» REQUIRED ACTION: Go through the records and show each line where the word "Treatment" occurs.

» SUPPLIED ENTRIES:
○ ○ ○ ○ ○ ○ ○

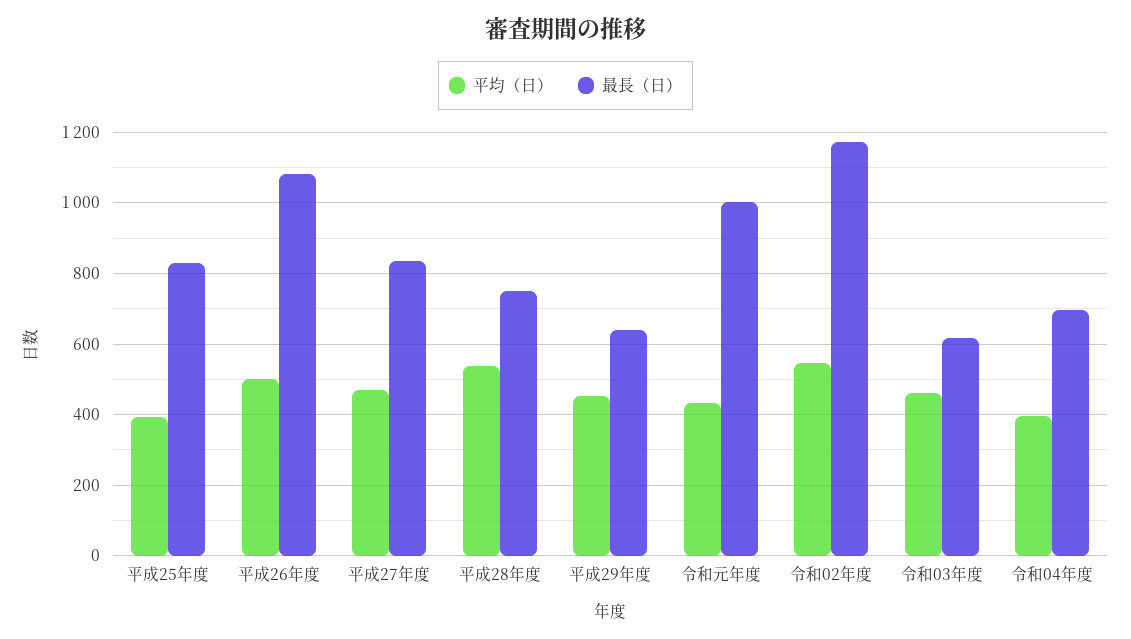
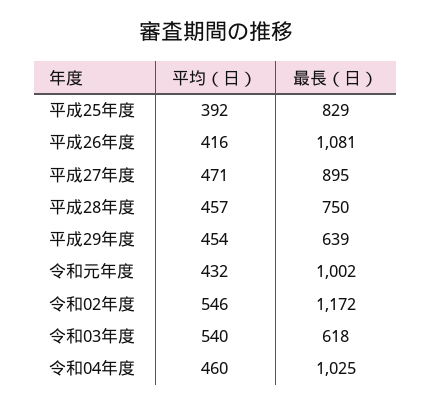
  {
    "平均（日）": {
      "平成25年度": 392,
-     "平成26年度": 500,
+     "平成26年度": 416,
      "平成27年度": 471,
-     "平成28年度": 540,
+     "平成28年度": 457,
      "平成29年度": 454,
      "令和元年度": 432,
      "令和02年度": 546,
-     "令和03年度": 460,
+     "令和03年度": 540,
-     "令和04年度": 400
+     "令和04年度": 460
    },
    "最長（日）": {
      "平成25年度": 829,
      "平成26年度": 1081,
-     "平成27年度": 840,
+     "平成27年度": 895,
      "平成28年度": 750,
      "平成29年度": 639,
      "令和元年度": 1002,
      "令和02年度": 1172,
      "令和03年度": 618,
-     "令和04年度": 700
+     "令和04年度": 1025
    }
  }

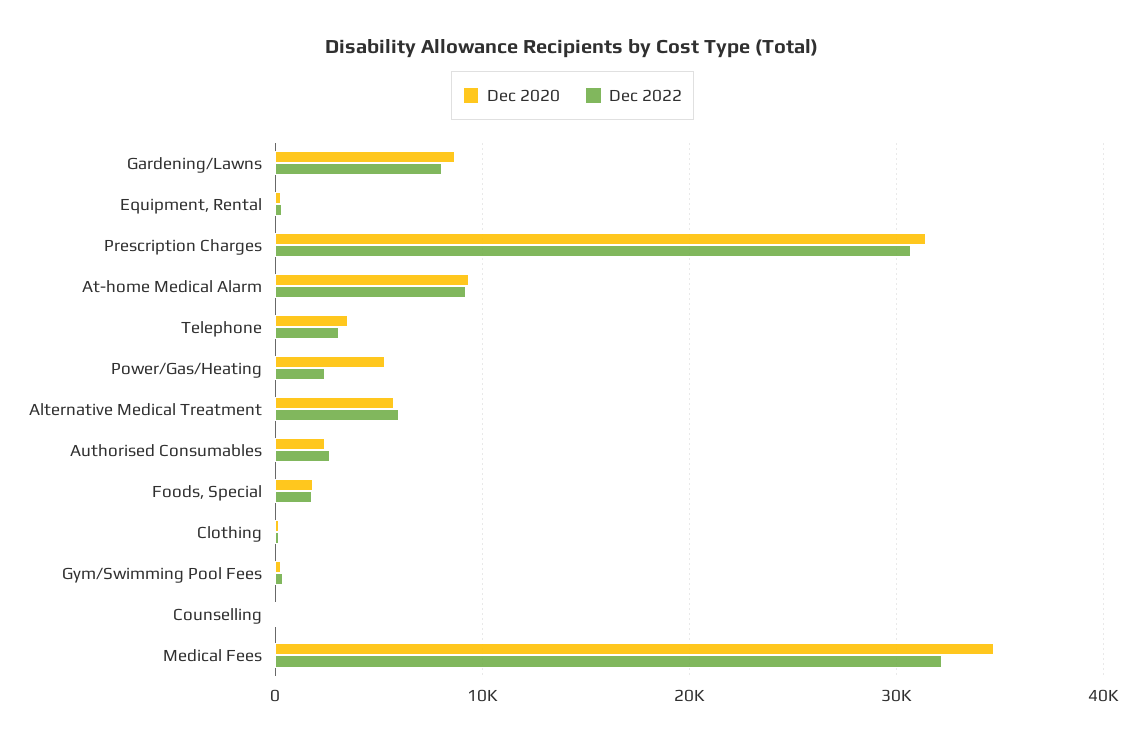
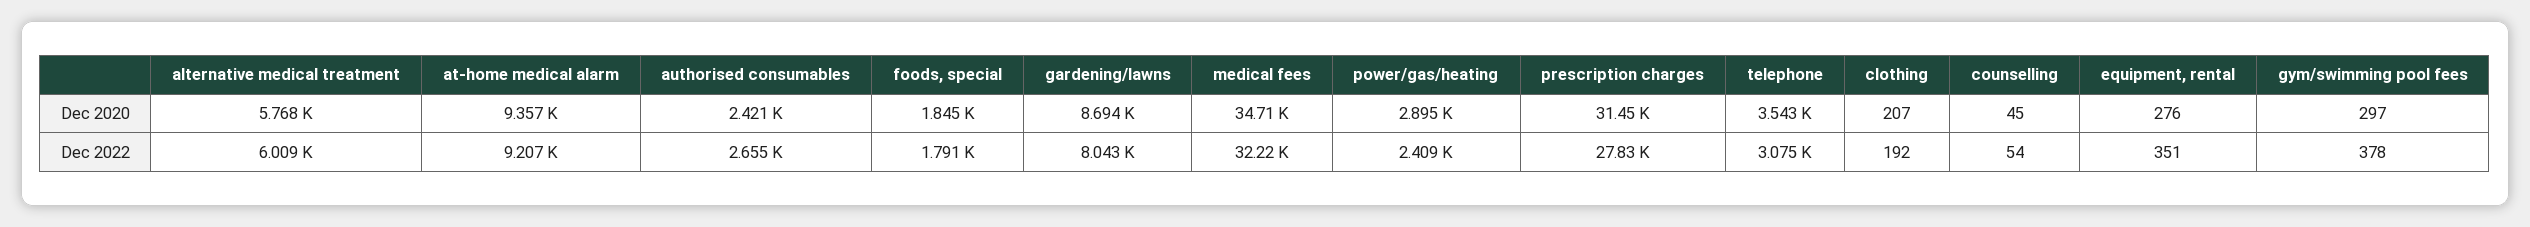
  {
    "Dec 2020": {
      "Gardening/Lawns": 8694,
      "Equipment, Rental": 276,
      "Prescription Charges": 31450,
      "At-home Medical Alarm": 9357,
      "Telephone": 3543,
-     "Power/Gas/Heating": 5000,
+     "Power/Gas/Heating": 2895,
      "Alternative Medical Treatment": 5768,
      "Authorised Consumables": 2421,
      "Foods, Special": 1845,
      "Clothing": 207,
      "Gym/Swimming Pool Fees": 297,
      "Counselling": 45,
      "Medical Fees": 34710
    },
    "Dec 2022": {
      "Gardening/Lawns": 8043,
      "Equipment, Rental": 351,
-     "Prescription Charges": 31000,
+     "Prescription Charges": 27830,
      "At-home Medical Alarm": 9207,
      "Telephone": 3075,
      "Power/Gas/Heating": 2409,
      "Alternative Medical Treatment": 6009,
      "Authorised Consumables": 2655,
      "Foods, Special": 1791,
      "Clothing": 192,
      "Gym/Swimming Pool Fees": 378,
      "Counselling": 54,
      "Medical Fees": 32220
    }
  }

○ ○ ○ ○ ○ ○ ○

» TASK OUTPUT:
      "Alternative Medical Treatment": 5768,
      "Alternative Medical Treatment": 6009,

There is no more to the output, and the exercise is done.